Switch every "Peaking" in the items below to "Bell", and write out their lines again with nothing else altered. Leave the pictures out of your answer.

┌─ TASK INPUTS

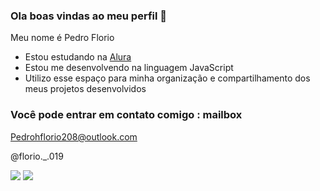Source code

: ### Ola boas vindas ao meu perfil 👋

Meu nome é Pedro Florio

- Estou estudando na [Alura](https://www.alura.com.br)
- Estou me desenvolvendo na linguagem JavaScript
- Utilizo esse espaço para minha organização e compartilhamento dos meus projetos desenvolvidos

### Você pode entrar em contato comigo : mailbox

Pedrohflorio208@outlook.com

@florio._.019

![](https://media1.tenor.com/m/VL040gxE624AAAAC/quby-quby-chan.gif)
![](https://tenor.com/pt-BR/view/waythes-animation-animated-gif-gif-discord-serveur-gif-6766305708152690106)
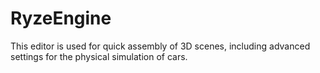 # RyzeEngine
This editor is used for quick assembly of 3D scenes, including advanced settings for the physical simulation of cars.
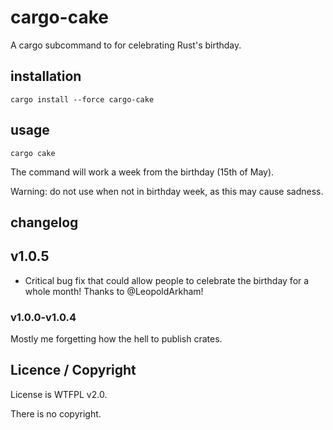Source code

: # cargo-cake

A cargo subcommand to for celebrating Rust's birthday.

## installation

`cargo install --force cargo-cake`

## usage

`cargo cake`

The command will work a week from the birthday (15th of May).

Warning: do not use when not in birthday week, as this may cause sadness.

## changelog

## v1.0.5

- Critical bug fix that could allow people to celebrate the birthday for a
whole month! Thanks to @LeopoldArkham!

### v1.0.0-v1.0.4

Mostly me forgetting how the hell to publish crates.

## Licence / Copyright

License is WTFPL v2.0.

There is no copyright.
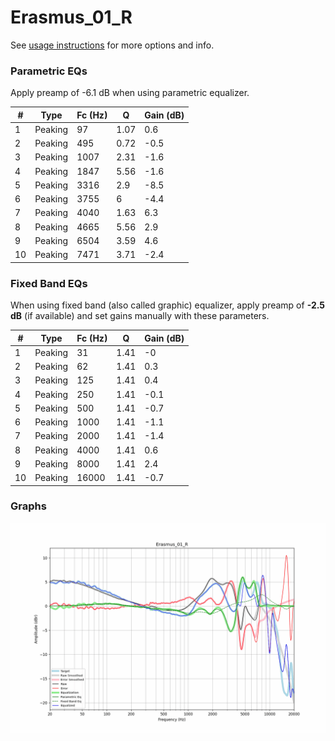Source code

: # Erasmus_01_R
See [usage instructions](https://github.com/jaakkopasanen/AutoEq#usage) for more options and info.

### Parametric EQs
Apply preamp of -6.1 dB when using parametric equalizer.

|   # | Type    |   Fc (Hz) |    Q |   Gain (dB) |
|-----|---------|-----------|------|-------------|
|   1 | Peaking |        97 | 1.07 |         0.6 |
|   2 | Peaking |       495 | 0.72 |        -0.5 |
|   3 | Peaking |      1007 | 2.31 |        -1.6 |
|   4 | Peaking |      1847 | 5.56 |        -1.6 |
|   5 | Peaking |      3316 | 2.9  |        -8.5 |
|   6 | Peaking |      3755 | 6    |        -4.4 |
|   7 | Peaking |      4040 | 1.63 |         6.3 |
|   8 | Peaking |      4665 | 5.56 |         2.9 |
|   9 | Peaking |      6504 | 3.59 |         4.6 |
|  10 | Peaking |      7471 | 3.71 |        -2.4 |

### Fixed Band EQs
When using fixed band (also called graphic) equalizer, apply preamp of **-2.5 dB** (if available) and set gains manually with these parameters.

|   # | Type    |   Fc (Hz) |    Q |   Gain (dB) |
|-----|---------|-----------|------|-------------|
|   1 | Peaking |        31 | 1.41 |        -0   |
|   2 | Peaking |        62 | 1.41 |         0.3 |
|   3 | Peaking |       125 | 1.41 |         0.4 |
|   4 | Peaking |       250 | 1.41 |        -0.1 |
|   5 | Peaking |       500 | 1.41 |        -0.7 |
|   6 | Peaking |      1000 | 1.41 |        -1.1 |
|   7 | Peaking |      2000 | 1.41 |        -1.4 |
|   8 | Peaking |      4000 | 1.41 |         0.6 |
|   9 | Peaking |      8000 | 1.41 |         2.4 |
|  10 | Peaking |     16000 | 1.41 |        -0.7 |

### Graphs
![](./Erasmus_01_R.png)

└─

▸ ANSWER SPACE
Source code

: ### Ola boas vindas ao meu perfil 👋

Meu nome é Pedro Florio

- Estou estudando na [Alura](https://www.alura.com.br)
- Estou me desenvolvendo na linguagem JavaScript
- Utilizo esse espaço para minha organização e compartilhamento dos meus projetos desenvolvidos

### Você pode entrar em contato comigo : mailbox

Pedrohflorio208@outlook.com

@florio._.019

![](https://media1.tenor.com/m/VL040gxE624AAAAC/quby-quby-chan.gif)
![](https://tenor.com/pt-BR/view/waythes-animation-animated-gif-gif-discord-serveur-gif-6766305708152690106)
 # RyzeEngine
This editor is used for quick assembly of 3D scenes, including advanced settings for the physical simulation of cars.
Source code

: # cargo-cake

A cargo subcommand to for celebrating Rust's birthday.

## installation

`cargo install --force cargo-cake`

## usage

`cargo cake`

The command will work a week from the birthday (15th of May).

Warning: do not use when not in birthday week, as this may cause sadness.

## changelog

## v1.0.5

- Critical bug fix that could allow people to celebrate the birthday for a
whole month! Thanks to @LeopoldArkham!

### v1.0.0-v1.0.4

Mostly me forgetting how the hell to publish crates.

## Licence / Copyright

License is WTFPL v2.0.

There is no copyright.
Source code

: # Erasmus_01_R
See [usage instructions](https://github.com/jaakkopasanen/AutoEq#usage) for more options and info.

### Parametric EQs
Apply preamp of -6.1 dB when using parametric equalizer.

|   # | Type    |   Fc (Hz) |    Q |   Gain (dB) |
|-----|---------|-----------|------|-------------|
|   1 | Bell |        97 | 1.07 |         0.6 |
|   2 | Bell |       495 | 0.72 |        -0.5 |
|   3 | Bell |      1007 | 2.31 |        -1.6 |
|   4 | Bell |      1847 | 5.56 |        -1.6 |
|   5 | Bell |      3316 | 2.9  |        -8.5 |
|   6 | Bell |      3755 | 6    |        -4.4 |
|   7 | Bell |      4040 | 1.63 |         6.3 |
|   8 | Bell |      4665 | 5.56 |         2.9 |
|   9 | Bell |      6504 | 3.59 |         4.6 |
|  10 | Bell |      7471 | 3.71 |        -2.4 |

### Fixed Band EQs
When using fixed band (also called graphic) equalizer, apply preamp of **-2.5 dB** (if available) and set gains manually with these parameters.

|   # | Type    |   Fc (Hz) |    Q |   Gain (dB) |
|-----|---------|-----------|------|-------------|
|   1 | Bell |        31 | 1.41 |        -0   |
|   2 | Bell |        62 | 1.41 |         0.3 |
|   3 | Bell |       125 | 1.41 |         0.4 |
|   4 | Bell |       250 | 1.41 |        -0.1 |
|   5 | Bell |       500 | 1.41 |        -0.7 |
|   6 | Bell |      1000 | 1.41 |        -1.1 |
|   7 | Bell |      2000 | 1.41 |        -1.4 |
|   8 | Bell |      4000 | 1.41 |         0.6 |
|   9 | Bell |      8000 | 1.41 |         2.4 |
|  10 | Bell |     16000 | 1.41 |        -0.7 |

### Graphs
![](./Erasmus_01_R.png)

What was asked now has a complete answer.